Taken from that NC DOR information online:
Is a marketplace seller who only sells through a marketplace facilitator and does not have a physical presence in North Carolina required to register and file a return if the marketplace facilitator is required to collect and remit on all the marketplace seller’s transactions? Answer: No.

Is a marketplace seller who only sells through a marketplace facilitator but has a physical presence in North Carolina required to register and file a return if the marketplace facilitator is required to collect and remit tax on all the marketplace seller’s transactions? Answer: No. However, a marketplace seller who has a physical presence in North Carolina is required to [do everything related to use tax if that applies, usually only for sellers working in NC].

Is a marketplace seller that sells through a marketplace and also has direct sales sourced to North Carolina required to register and file a return with North Carolina? Answer: If the marketplace seller has met the Threshold through its multiple channels, the marketplace seller is required to collect and remit sales and use tax on its direct sales sourced to North Carolina. The marketplace facilitator is responsible for collecting and remitting sales and use tax on the marketplace-facilitated sales.


You seem very knowledgable about this subject.

Can I ask, what’s the deal with Alaska when it comes to sales tax? I don’t see it mentioned by anyone in this thread, but it’s not listed in Amazon’s marketplace tax collection list here:


Remember “NOMAD” on sales taxes. New Hampshire, Oregon, Montana, Alaska, and Delaware, those five have no sales tax.

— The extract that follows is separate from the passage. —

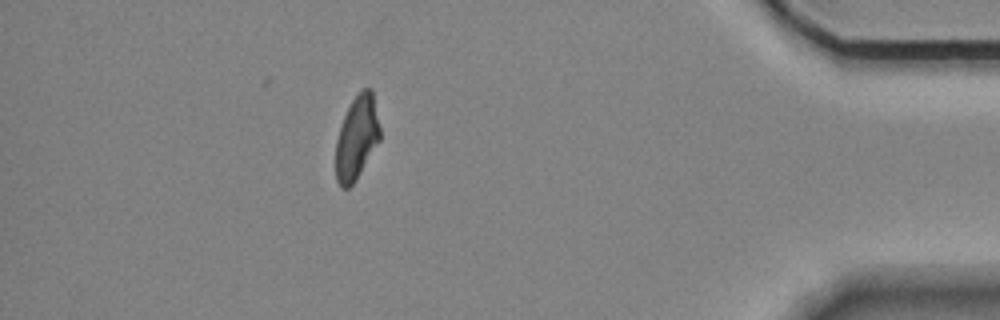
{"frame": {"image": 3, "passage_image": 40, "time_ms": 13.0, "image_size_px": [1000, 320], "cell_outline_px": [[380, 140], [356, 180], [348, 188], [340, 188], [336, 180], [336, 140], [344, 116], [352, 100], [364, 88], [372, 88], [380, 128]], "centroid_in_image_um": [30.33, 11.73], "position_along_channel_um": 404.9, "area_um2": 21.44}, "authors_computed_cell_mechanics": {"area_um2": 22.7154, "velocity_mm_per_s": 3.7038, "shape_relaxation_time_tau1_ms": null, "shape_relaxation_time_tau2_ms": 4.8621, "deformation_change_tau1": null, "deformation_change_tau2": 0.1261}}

Okay, I have another couple of questions… I went down a sales tax rabbit hole today :slight_smile:

Do you know if Marketplace Facilitator legislation trumps physical AND economic nexus laws?

That is, if my business is based in California does that physical nexus override Amazon paying sales tax on my sales to California residents?

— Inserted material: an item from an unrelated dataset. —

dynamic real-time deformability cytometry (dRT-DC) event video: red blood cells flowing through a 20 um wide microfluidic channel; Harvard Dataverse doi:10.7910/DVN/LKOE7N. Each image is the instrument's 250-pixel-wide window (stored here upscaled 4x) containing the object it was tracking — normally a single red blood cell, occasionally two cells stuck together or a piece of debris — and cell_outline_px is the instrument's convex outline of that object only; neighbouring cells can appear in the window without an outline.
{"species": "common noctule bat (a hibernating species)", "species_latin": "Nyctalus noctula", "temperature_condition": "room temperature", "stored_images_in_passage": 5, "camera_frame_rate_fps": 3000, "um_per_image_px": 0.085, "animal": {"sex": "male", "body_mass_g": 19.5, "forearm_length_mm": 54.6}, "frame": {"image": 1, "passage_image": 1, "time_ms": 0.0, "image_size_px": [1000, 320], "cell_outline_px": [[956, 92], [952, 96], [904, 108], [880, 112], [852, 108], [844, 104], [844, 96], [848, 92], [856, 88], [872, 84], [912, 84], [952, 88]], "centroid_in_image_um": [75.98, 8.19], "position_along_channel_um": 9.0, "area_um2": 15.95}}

Or, if I live outside of CA but my sales in the state exceed $500K (I wish, but I read some states have way lower thresholds, so I’m just using CA as an example) am I then responsible for collecting and paying sales tax?


There are other forums where I’ve written long, extensive, explanations of nexus. I’m interested in helping, but I do not have the time to retype what has been shared previously (and still applies). Take this one and start reading from the bottom, up. Marketplace Tax Collection Updates: See them and make them here


@brighto For Marketplace states, Amazon is going to handle collection and remit. Does not matter if you live in the state or not.

If you are registered in the state, you will still need to file.


North Carolina is a somewhat manual system. I am aware of a seller that sells exclusively via “collecting marketplace facilitators,” meaning those marketplaces that perform tax collection, filing, and remittance (such as Amazon where required by law). That seller called NC DOR and closed its sales/use tax account. Go to questions 16 and 17 of NC DOR Sales and Use Tax Division FAQ dated January 28, 2020, page 10 of 12. Michigan and a handful of states (not all) have this same formula: They do not want to bother you (or be bothered by you) if 100% of your sales shipped to their state are via collecting marketplaces. That is, IMO, the most sensible approach and, hopefully, others will follow. A middle ground is a state like Washington that wants reporting because it has a privilege tax (called many things across the nation, such as “Business and Occupation Tax” in Washington). Washington knows it is getting all marketplaces taxes via Amazon and others, but still has a tax for the privilege of “doing business therein.” Washington wants that B&O filing/tax, but no other corporate or personal tax filings (still wants Sec of State registration and annual fees).